[What to do] Please pick out each line of the listing below that contains the word "series", and copy those lines.

[Data section]
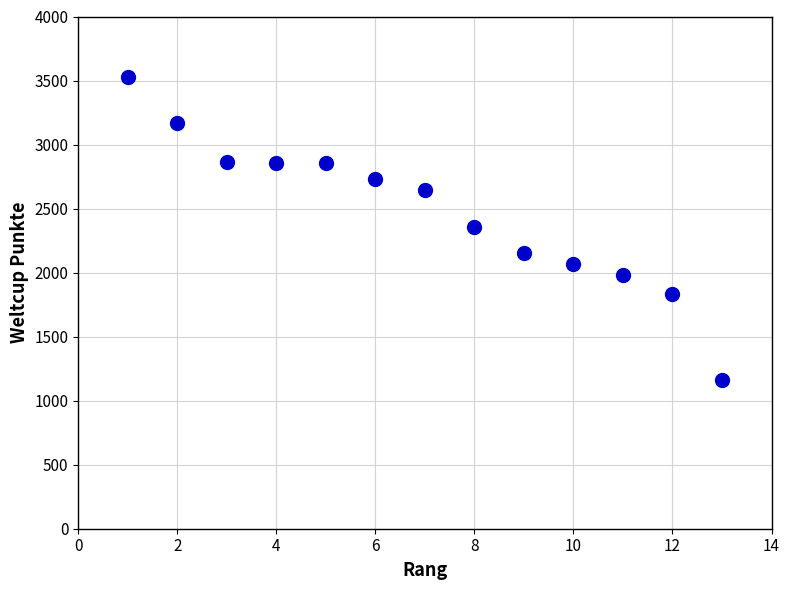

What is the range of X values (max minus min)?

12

---

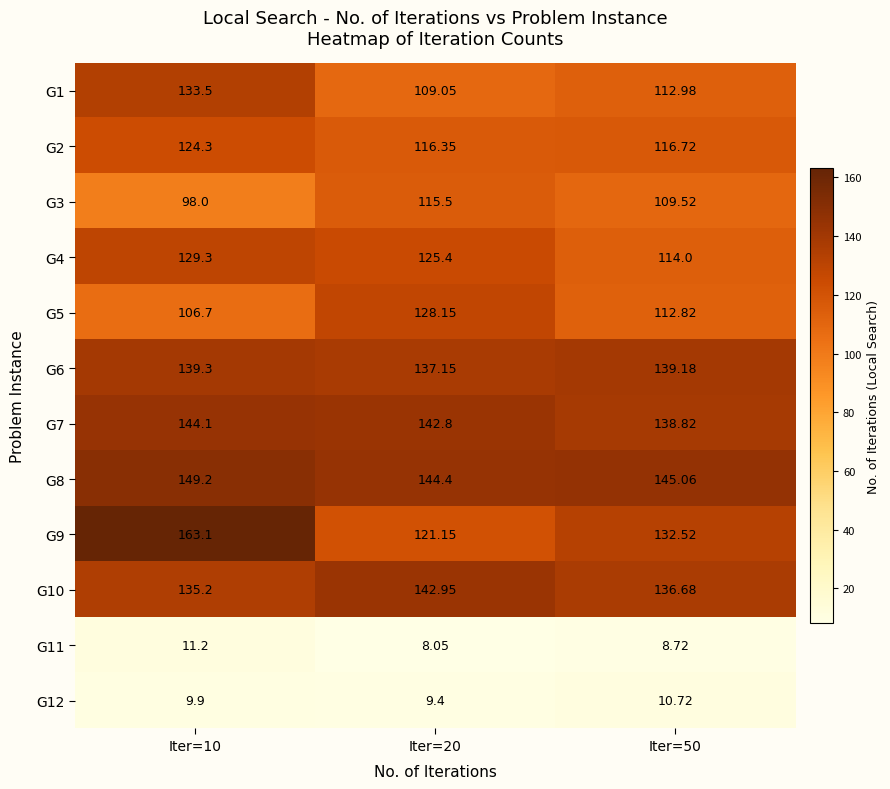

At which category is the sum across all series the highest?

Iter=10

--

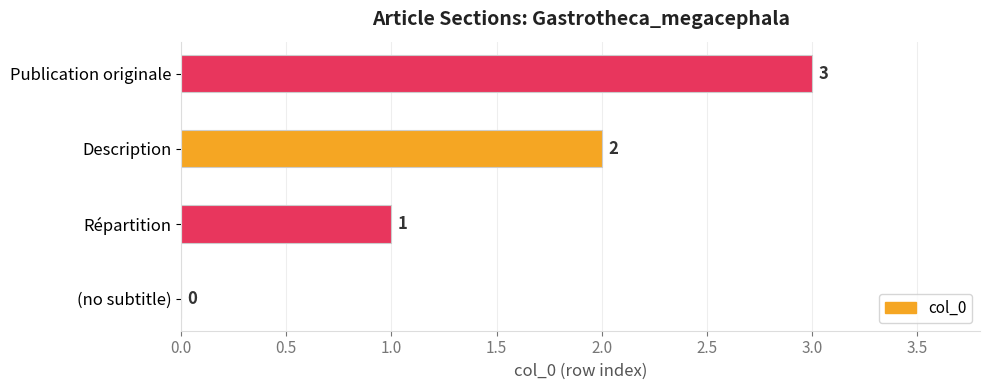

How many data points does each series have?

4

[Response to this task]
At which category is the sum across all series the highest?
How many data points does each series have?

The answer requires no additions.